Supplied text »
[Start of section]

Fig. 3. Numerically simulated distributions of the electric field component collinear with the polarization direction of the incident plane wave, presenting the excitation of resonant plasmonic modes (a) in the case of isolated core nanoellipsoids (APN-S) with the corresponding charge distributions on the metallic surface presented in (b), and (c) in the case of the nanoellipsoids attached to the outer nanocavity wall (APN-A), modelled for the normal incidence and geometrical parameters from Fig. 1. The correspondence of the excited plasmonic resonances to the polarization state of the incident light φ = 0° (black curves in Fig. 2) and φ = 90° (red curves in Fig. 2) is reflected by the color of the mode labels.
In the case of nanoellipsoids attached to the cavity walls (case APN-A), as φ changes from 0° to 90°, reflectance dip A1 changes the spectral position from 559 nm to 596 nm, and new modes A3, A4 and A6 appear at 723 nm, 950 nm and 1504 nm, respectively, while mode A5 disappears. Assessing the field map presented in Fig. 3, A5 is the dipolar-type nanoellipsoid mode (an analogue of mode S5), which in this case can be excited only for one polarization across the elliptical nanoparticle. Its counterpart in the orthogonal direction disappeared, as the nanoparticle is merged with the outer nanocavity wall. Examining the field maps of the modes in the APN-A case, one can see that although these modes are strictly speaking not the coaxial nanocavity modes, as the nanocavity now has an interruption produced by the attached nanoellipsoids, they are related and the former can be evolutionarily traced to the latter. Finally, it can be noted that any intermediate polarization of the incident light can be decomposed into two orthogonal components at 0° and 90°, which will result in the simultaneous excitation of both sets of modes with the corresponding magnitudes and phase delays.

[End of section]

Explore the material »
#1 According to the plasmonic-mode text, why does the orthogonal counterpart of mode A5 disappear in the APN-A case?
#2 Reproduce the plasmonic-mode text word for word from "Fig. 3. Numerically" up to and including "the mode labels.".

(Multi-view scene reconstruction data)
[Start of section]

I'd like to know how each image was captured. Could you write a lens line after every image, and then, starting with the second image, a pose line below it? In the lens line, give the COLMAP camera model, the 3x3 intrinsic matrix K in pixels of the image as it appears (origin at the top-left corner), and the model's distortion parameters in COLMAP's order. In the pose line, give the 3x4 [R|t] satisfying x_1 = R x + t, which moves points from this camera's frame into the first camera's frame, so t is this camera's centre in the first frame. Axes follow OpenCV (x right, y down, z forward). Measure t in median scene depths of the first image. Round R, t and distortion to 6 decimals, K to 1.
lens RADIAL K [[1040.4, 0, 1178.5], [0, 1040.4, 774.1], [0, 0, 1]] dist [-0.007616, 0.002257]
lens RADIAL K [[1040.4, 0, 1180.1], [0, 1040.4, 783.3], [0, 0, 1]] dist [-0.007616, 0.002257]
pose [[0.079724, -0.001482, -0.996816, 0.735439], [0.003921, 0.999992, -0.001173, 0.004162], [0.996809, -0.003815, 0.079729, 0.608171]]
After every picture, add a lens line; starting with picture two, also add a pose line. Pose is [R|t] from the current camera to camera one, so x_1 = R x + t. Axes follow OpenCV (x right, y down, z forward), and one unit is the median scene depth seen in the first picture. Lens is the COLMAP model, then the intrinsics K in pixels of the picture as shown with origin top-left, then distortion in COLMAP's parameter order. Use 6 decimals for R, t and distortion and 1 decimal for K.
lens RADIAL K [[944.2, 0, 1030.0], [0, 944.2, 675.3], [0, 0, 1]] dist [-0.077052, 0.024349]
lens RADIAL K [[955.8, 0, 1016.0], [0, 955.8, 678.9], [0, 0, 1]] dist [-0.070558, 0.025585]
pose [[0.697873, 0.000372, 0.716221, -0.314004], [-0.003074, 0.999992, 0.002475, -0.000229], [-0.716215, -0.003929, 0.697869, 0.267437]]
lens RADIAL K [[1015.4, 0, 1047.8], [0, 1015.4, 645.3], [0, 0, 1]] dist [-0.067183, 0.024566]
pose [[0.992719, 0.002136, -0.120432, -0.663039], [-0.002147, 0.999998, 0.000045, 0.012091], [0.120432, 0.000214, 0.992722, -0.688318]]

[End of section]

Answers for this exercise »
#1 The orthogonal counterpart of mode A5 disappears because the nanoellipsoid is merged with the outer nanocavity wall. As a result, this dipolar-type mode can be excited only for one polarization across the elliptical nanoparticle.

#2
Fig. 3. Numerically simulated distributions of the electric field component collinear with the polarization direction of the incident plane wave, presenting the excitation of resonant plasmonic modes (a) in the case of isolated core nanoellipsoids (APN-S) with the corresponding charge distributions on the metallic surface presented in (b), and (c) in the case of the nanoellipsoids attached to the outer nanocavity wall (APN-A), modelled for the normal incidence and geometrical parameters from Fig. 1. The correspondence of the excited plasmonic resonances to the polarization state of the incident light φ = 0° (black curves in Fig. 2) and φ = 90° (red curves in Fig. 2) is reflected by the color of the mode labels.